Outre la classification tripartite, il existe diverses classifications des infractions. On distingue


ainsi les infractions de droit commun, des infractions spéciales soumises à un régime dérogatoire. Il
s’agit des infractions militaires, définies par le code de justice militaire, des infractions politiques, en plus
d’une nouvelle catégorie d’infraction dite infraction terroriste. Avant de traiter chacune de ses
infractions spéciales, il y’aura lieu d’abord de définir les infractions de droit commun qui se définissent
comme étant celles qui portent atteinte à l’ordre général non politique et non militaire d’un Etat. Elles
sont essentiellement prévues et sanctionnées par le Code Pénal et relèvent des juridictions de droit
commun

Infraction politique :

L’Infraction politique, est une infraction qui, par sa nature ou son mobile, porte atteinte à certains
intérêts fondamentaux de la nation, elle constitue un trouble certain (trahison, espionnage, sabotage,
atteintes aux institutions de l’Etat ou à l'intégrité du territoire national). Seulement à la différence de
l’infraction de droit commun, elle ne choque pas profondément la conscience collective de la société.

Tout d'abord, c'est la doctrine juridique qui a permis de mettre en place deux critères de
distinction des infractions politiques et de droit commun. En effet, elle pose un critère objectif et un
critère subjectif. Selon le critère objectif, une infraction est politique dès qu'elle porte atteinte à un
intérêt de nature politique ou constitutionnel. Ensuite, selon le critère subjectif, une infraction est
politique dès lors que l'intention qui animait l'auteur est politique. En d'autres termes lorsque les
mobiles de l'infraction sont politiques, on qualifie l'infraction de politique.
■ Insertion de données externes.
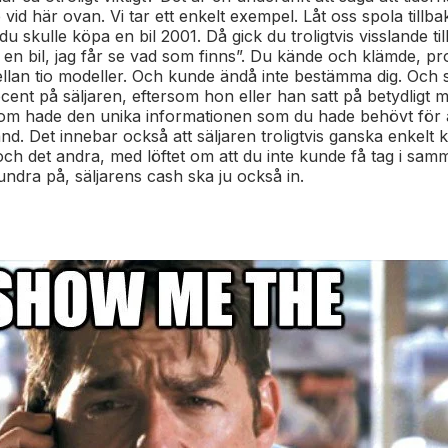
id här ovan. Vi tar ett enkelt exempel. Låt oss spola tillba
 du skulle köpa en bil 2001. Då gick du troligtvis visslande ti
ha en bil, jag får se vad som finns”. Du kände och klämde, p
ellan tio modeller. Och kunde ändå inte bestämma dig. Och s
rocent på säljaren, eftersom hon eller han satt på betydligt
som hade den unika informationen som du hade behövt för a
nd. Det innebar också att säljaren troligtvis ganska enkelt 
och det andra, med löftet om att du inte kunde få tag i sa
undra på, säljarens cash ska ju också in.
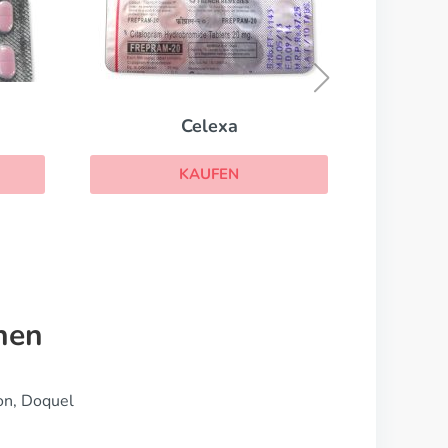
Abilify
KAUFEN
nen
on, Doquel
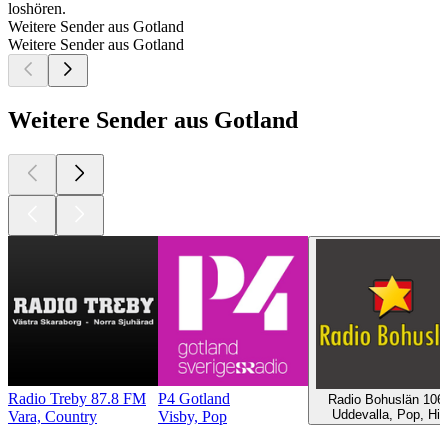
loshören.
Weitere Sender aus Gotland
Weitere Sender aus Gotland
Weitere Sender aus Gotland
Radio Treby 87.8 FM
P4 Gotland
Radio Bohuslän 106
Uddevalla, Pop, Hit
Vara, Country
Visby, Pop
Top
Podcasts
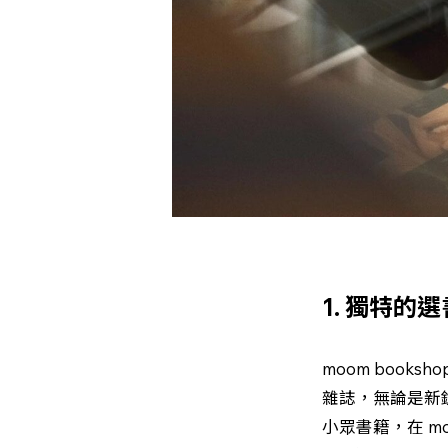
1. 獨特的
moom boo
雜誌，無論是新
小眾書籍，在 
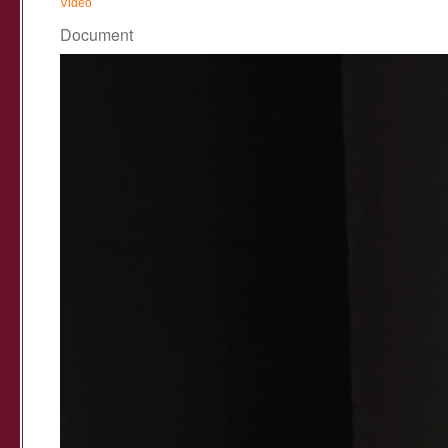
Vidéo
Document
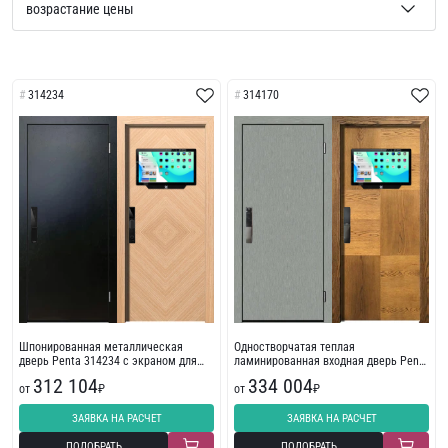
314234
314170
Шпонированная металлическая
Одностворчатая теплая
дверь Penta 314234 с экраном для
ламинированная входная дверь Penta
жилого помещения
314170
312 104
334 004
от
₽
от
₽
ЗАЯВКА НА РАСЧЕТ
ЗАЯВКА НА РАСЧЕТ
ПОДОБРАТЬ
ПОДОБРАТЬ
Le droit positif retient le critère objectif. Le législateur prévoit des peines spécifiques pour les
infractions politiques. Il les décrit dans les articles 163 à 218 du code pénal réglementant les atteintes à
la sûreté intérieure et extérieure de l’Etat au sein desquelles on relève les attentats et les complots
perpétrés contre la personne du Roi, le Prince Héritier et les membres de la famille royale, les attentats
dont le but est soit de détruire, soit de changer le régime ou l’ordre de successibilité au trône, soit de
faire prendre les armes contre l’autorité royale.